(Québec) Des agronomes à l’emploi des géants de l’industrie siègent à un comité chargé de revoir les pratiques concernant l’usage de pesticides controversés.

L’Union des producteurs agricoles (UPA) a refusé pour cette raison d’en faire partie, étant donné tout le débat sur les pesticides qui dure depuis plusieurs mois.

Rappelons qu’en janvier, un agronome, Louis Robert, a été congédié par le ministère de l’Agriculture pour avoir dénoncé l’ingérence de l’industrie dans la recherche sur les pesticides.

Dans un courriel obtenu par La Presse canadienne daté de mai, l’Ordre des agronomes (OAQ) invite un représentant d’une organisation à ce comité qui doit se pencher sur les semences traitées aux insecticides, plus précisément le maïs et le soya.

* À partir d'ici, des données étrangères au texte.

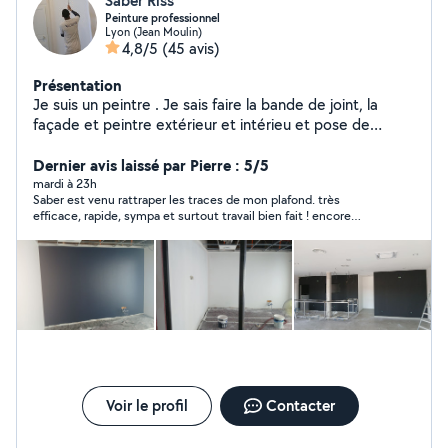
Saber Riss
Peinture professionnel
Lyon (Jean Moulin)
4,8/5
(45 avis)
Présentation
Je suis un peintre . Je sais faire la bande de joint, la
façade et peintre extérieur et intérieu et pose de
parquet PVC
Dernier avis laissé par Pierre : 5/5
mardi à 23h
Saber est venu rattraper les traces de mon plafond. très
efficace, rapide, sympa et surtout travail bien fait ! encore
merci Saber ! vous pouvez faire confiance !
Voir le profil
Contacter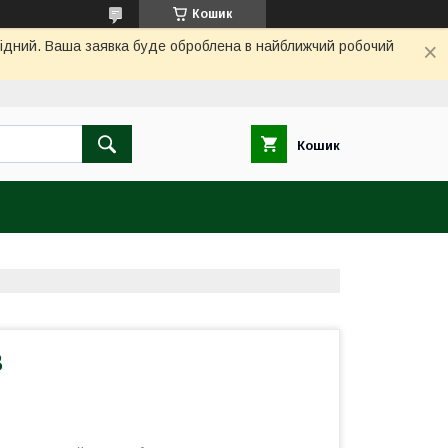
Кошик
ихідний. Ваша заявка буде оброблена в найближчий робочий
Кошик
B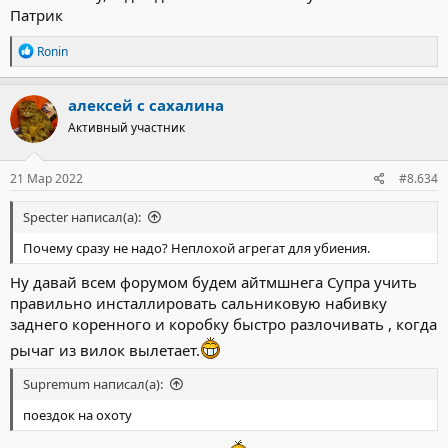
Патрик
Р
Ronin
е
а
к
алексей с сахалина
ц
Активный участник
и
и
:
21 Мар 2022
#8.634
Specter написал(а):
Почему сразу не надо? Неплохой агрегат для убиения.
Ну давай всем форумом будем айтмшнега Супра учить
правильно инсталлировать сальниковую набивку
заднего коренного и коробку быстро разлочивать , когда
рычаг из вилок вылетает.
Supremum написал(а):
поездок на охоту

L’OAQ a également obtenu la participation d’agronomes qui travaillent pour les entreprises Bayer et Corteva, ainsi que Sollio, une division de La Coop fédérée. Ils siégeront à titre de représentants de l’association des marchands de semences du Québec, selon ce qu’a confirmé un porte-parole de Bayer.

Dans un entretien avec La Presse canadienne cette semaine, le président de l’OAQ, Michel Duval, a confirmé la présence d’agronomes qui travaillent pour des géants de l’industrie, mais a refusé de nommer lesquels.

« On les connaît, mais c’est pour éviter de les montrer du doigt », a-t-il indiqué.

Le comité examinera notamment l’usage des néonicotinoïdes, un produit controversé qu’on soupçonne notamment de décimer les colonies d’abeilles.

Il est chargé de définir une « ligne directrice », en quelque sorte un mode d’emploi que l’agronome peut suivre pour recommander l’usage ou non d’une semence traitée aux insecticides.

« C’est une grille pour aider pour aider les agronomes à prendre des décisions, a expliqué Luc Bourgeois, de Bayer, dans une entrevue avec La Presse canadienne. C’est difficile de seulement aller sur le terrain, quand on n’a pas beaucoup expérience dans une ou l’autre culture. […] C’est comme un médecin habitué à reconnaître les symptômes de la grippe et, tout d’un coup, quelqu’un arrive avec la malaria. »

L’UPA a fait savoir par la voix de son porte-parole qu’elle ne souhaitait pas devenir une « caution morale » pour ce comité dont elle remet en question l’indépendance.

Selon le syndicat agricole, il revient plutôt aux ministères de l’Environnement et de l’Agriculture d’élaborer des lignes directrices et d’ensuite consulter les parties prenantes.

Le président de l’OAQ estime que les agronomes invités provenant de l’industrie s’exprimeront « en toute indépendance » par rapport à leur entreprise.

« On a des gens qui viennent d’autres secteurs, qui ont aussi des opinions. […] On peut vous garantir que s’il y a des représentants de l’industrie, ils ne sont pas là pour noyauter le comité. »

« Tous les agronomes répondent aux exigences de l’Ordre des agronomes, a renchéri Luc Bourgeois. L’ordre a sa propre police, si l’agronome ne suit pas les règles de l’art, il prend le risque de perdre sa licence. »

Des représentants des ministères de l’Agriculture et de l’Environnement siégeront au comité, ainsi qu’un membre du Comité d’inspection de l’OAQ, de même que des membres du Centre de recherche sur les grains (CEROM), qui a aussi été plongé dans la controverse. Son président, Christian Overbeek, a démenti que l’organisme s’était immiscé dans le travail des chercheurs, avant de se retirer de son poste au printemps.

Il est demeuré président des Producteurs de grains du Québec, une organisation qui fait partie de l’UPA, et qui a accepté de participer aux travaux du comité, selon ce qu’a indiqué une source près du dossier.

Rappelons qu’une commission parlementaire a amorcé le printemps dernier des audiences sur les effets des pesticides, qu’elle poursuivra l’automne prochain.